On Monday Australia got to see and hear Icelandic piano sensation Víkingur Ólafsson for the first time in recital with his magnificent handling of J.S. Bach’s Goldberg Variations.

On this night, in the first of series of four appearances with the Sydney Symphony Orchestra under Principal Guest Conductor Sir Donald Runnicles, we saw him in full concert mode playing what he describes as Ravel’s “perfect concerto”.

Sir Donald Runnicles conducts the Sydney Symphony Orchestra. Photo supplied

The work in G – not the one written for left hand only – is paired with Runnicles’ dynamic and sometimes revelatory reading of Beethoven’s Eroica Symphony, and if you factor in four of Englishman Colin Matthews’ delicious orchestrations of Debussy’s piano Preludes you have pretty much the perfect concert as well.

If you can get a ticket for one of the remaining dates I strongly urge you to do so.

Ólafsson says Ravel’s concerto, with its duets between piano and various instruments, is an ideal way to get to know an unfamiliar orchestra.

From a whip crack it gets out of the starting gate in a mad flurry of arpeggios, Brent Grape’s trumpet leading the galloping rhythms, but soon it slows to a sultry canter as sliding brass announces the arrival of jazz and blues, before taking off again at full speed.

Throughout the movement Ravel tests the soloist with a glittering array of ever-changing rhythms, effects and colours, and Ólafsson’s playing simply transcends what you will hear from most other pianists.

The Frenchmen Jean-Yves Thibaudet and Jean-Efflam Bavouzet both gave outstanding performances of the concerto here – Thibaudet with the London Philharmonic in 2009 and more recently Bavouzet with the SSO in 2022 – but I don’t recall having been so transported before.

If in the first movement Ólafsson was effortlessly brilliant in the gorgeous Adagio, modelled on Mozart’s Clarinet Quintet, his clarity of tone and control of pace and dynamic was gemlike, including the trill that introduces the magical entry of Joshua Batty’s flute, its floating melody then being handed on to Shefali Pryor’s oboe and the clarinet of Guest Principal Maura Marinucci, of the London Philharmonic Orchestra, before being handed back to Batty.

But the crowning moment of the movement was the duet between Ólafsson’s piano filigree and Alexandre Oguey’s cor anglais.

At the end of both movements the Icelander had to hush enthusiastic clappers before embarking on the fierce finale with its blaze of orchestral colours behind the piano’s relentless race to the finishing line.

As if the concerto was not enough the audience was treated to a glorious encore in Bach’s Organ Sonata No. 4 – six minutes of pianistic artistry from the delicate opening and relentless climb to the peak, then the dying away and the majestic thunderous return.

The musicians watched on, some appearing moved and astonished by what was unfolding, as if from another dimension.

The Sydney Symphony Orchestra.
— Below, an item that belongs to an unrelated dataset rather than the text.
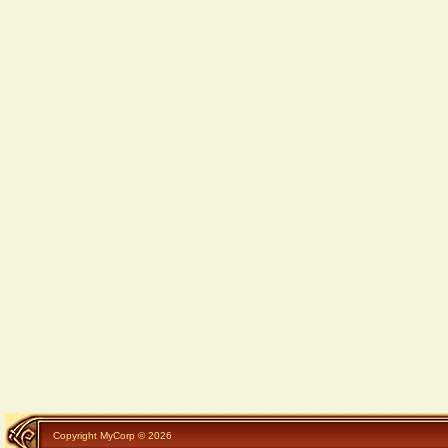
Copyright MyCorp © 2026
Photo © Craig Abercrombie

After interval Runnicles injected such force into the two peremptory chords that introduce Eroica – a Napoleonic double punch to the guts – that the audience sat up, realising that the Scotsman was focused on getting all that he could out of his troops.

By way of coincidence, at the same time this symphony was being performed in the Opera House, fortepianist Kristian Bezuidenhout was just up the road at Angel Place playing and directing the ACO in that other Beethoven work associated with Bonaparte, the Emperor Concerto.

Runnicles had demonstrated all his trademark talent for bringing out the rich array of orchestral textures and shades in the Debussy and Ravel pieces of the first half. For the Beethoven he showed his grasp of structure and narrative. Entries were crisp, tempos finely judged – the Funeral March second movement with its fugal intricacy was a triumph – while the bouncy energy of the Scherzo shone a light on the wind section and the burnished trio of horns.

At times Runnicles, who was conducting from the score but without a baton, dropped his arms to his sides and swayed or danced gently in the pastoral landscape created by Batty’s flute.

The heroic culmination of the finale, after the persistent three-note interruptions of its opening, raised a huge cheer from the packed house.

But it was the stunning artistry of Ólafsson’s Australian debut that will live long in the memories of most of the audience.

Beethoven’s Third Symphony (Víkingur Ólafsson performs Ravel) is performed again on 22 March and 23 March, the Concert Hall, Sydney Opera House.